The first set of underwater glider deployments of the GOCART (Gauging Ocean organic Carbon fluxes using Autonomous Robotic Technologies) project took place NW of South Georgia in late 2017 in parallel with the COMICS program. Waters around South Georgia are characterised by large and recurrent phytoplankton blooms fuelled by pulses of iron coming from the islands nearby. As these blooms are associated with the high estimates of carbon export in the Southern Ocean, understanding the physical controls of primary production and carbon export in this key region is critical to understanding the role of the Southern Ocean in carbon uptake.

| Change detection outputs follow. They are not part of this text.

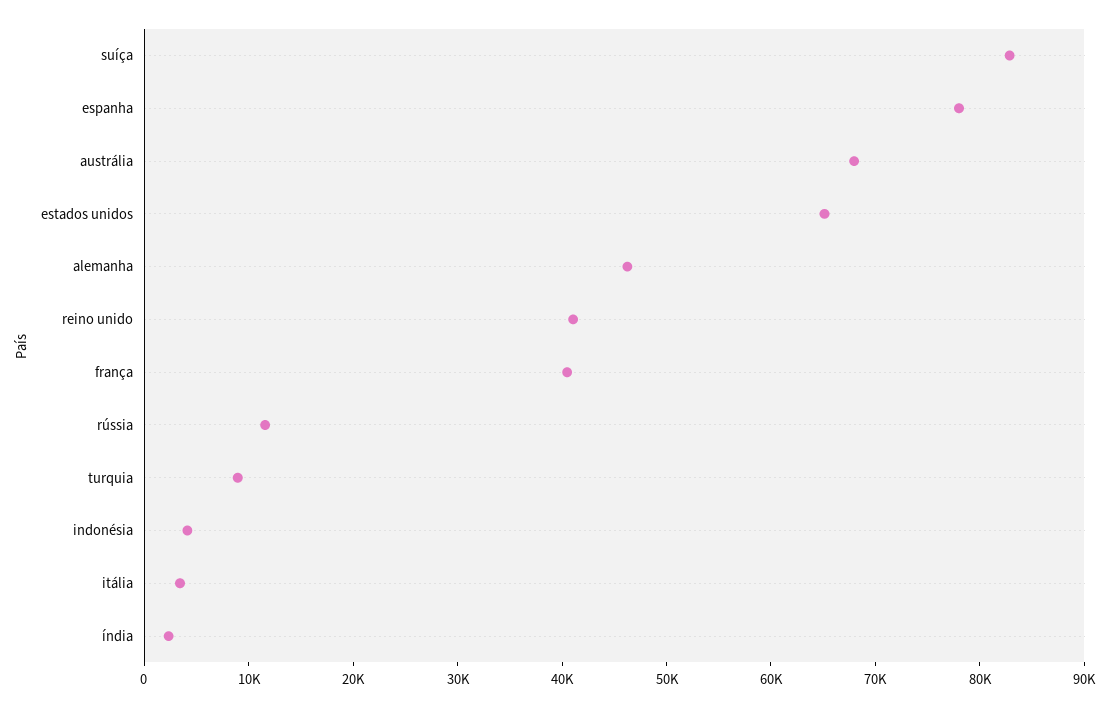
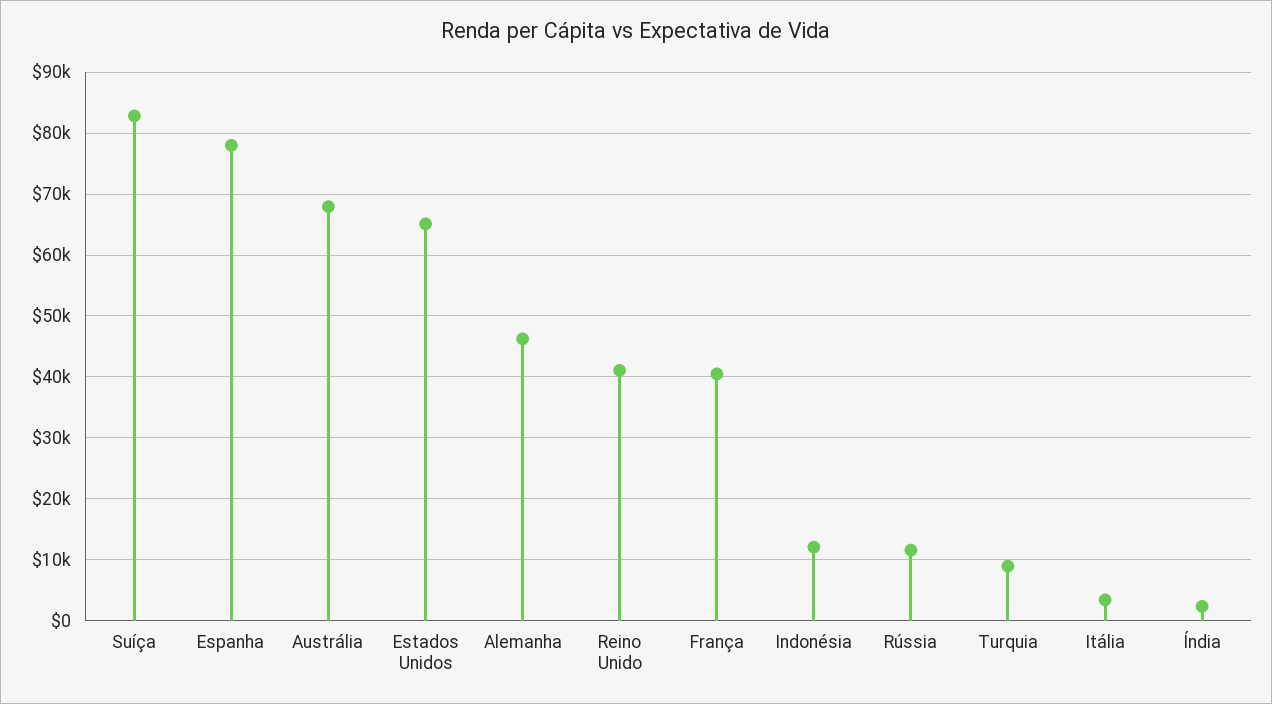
  {
    "suíça": 83000,
    "espanha": 78000,
    "austrália": 68000,
    "estados unidos": 65000,
    "alemanha": 46000,
    "reino unido": 41000,
    "frança": 40000,
    "rússia": 12000,
    "turquia": 9000,
-   "indonésia": 4000,
+   "indonésia": 12000,
    "itália": 3000,
    "índia": 2000
  }

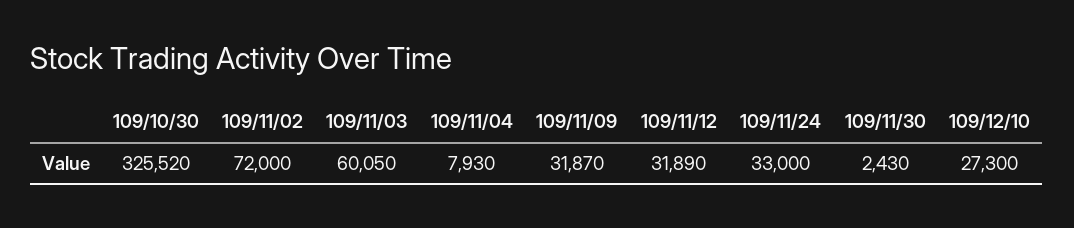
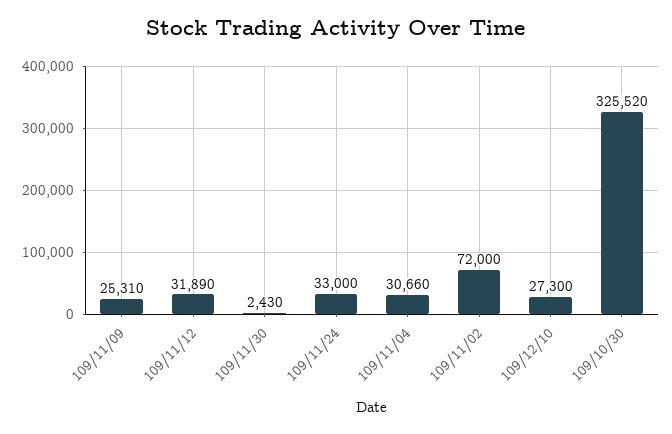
  {
    "109/10/30": 325520,
    "109/11/02": 72000,
-   "109/11/03": 60050,
-   "109/11/04": 7930,
+   "109/11/04": 30660,
-   "109/11/09": 31870,
+   "109/11/09": 25310,
    "109/11/12": 31890,
    "109/11/24": 33000,
    "109/11/30": 2430,
    "109/12/10": 27300
  }

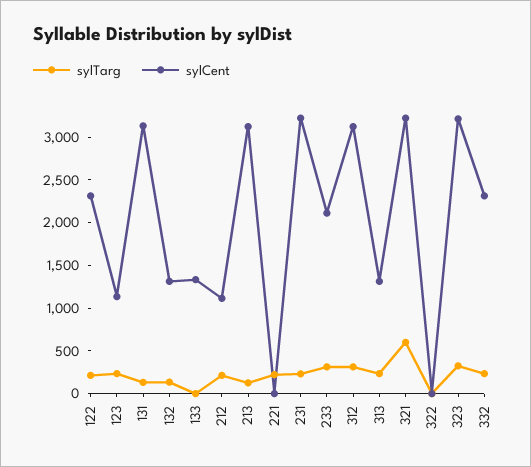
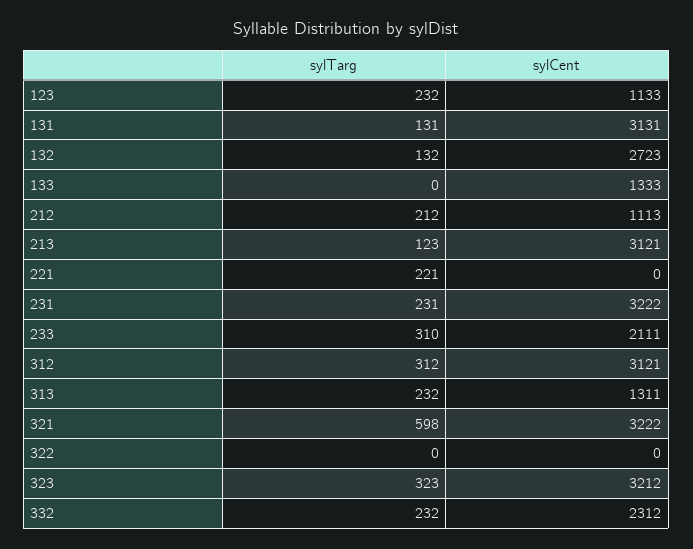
  {
    "sylTarg": {
-     "122": 200,
      "123": 232,
      "131": 131,
      "132": 132,
      "133": 0,
      "212": 212,
      "213": 123,
      "221": 221,
      "231": 231,
      "233": 310,
      "312": 312,
      "313": 232,
      "321": 598,
      "322": 0,
      "323": 323,
      "332": 232
    },
    "sylCent": {
-     "122": 2300,
      "123": 1133,
      "131": 3131,
-     "132": 1300,
+     "132": 2723,
      "133": 1333,
      "212": 1113,
      "213": 3121,
      "221": 0,
      "231": 3222,
      "233": 2111,
      "312": 3121,
      "313": 1311,
      "321": 3222,
      "322": 0,
      "323": 3212,
      "332": 2312
    }
  }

Gliders observed the transition from winter to spring and captured the onset of stratification, bloom initiation and consequent carbon export to the mesopelagic. Phytoplankton bloom dynamics were initially controlled by recurrent thermal re-stratification events tightly linked to wind forcing while the later bloom decline was caused by nutrient limitation, as recorded by parallel traditional ship measurements. We then linked bloom dynamics to carbon export using optical backscattering (bbp) as a proxy for particle concentration in the water column. Post bloom, background chlorophyll and bbp gradually increased at depth, where both small and large particle were found to be sinking to deeper depths in the mesopelagic. These particle dynamics are then used to determine estimates of carbon flux to the twilight zone and inform models aimed to understand the carbon budget in the mesopelagic.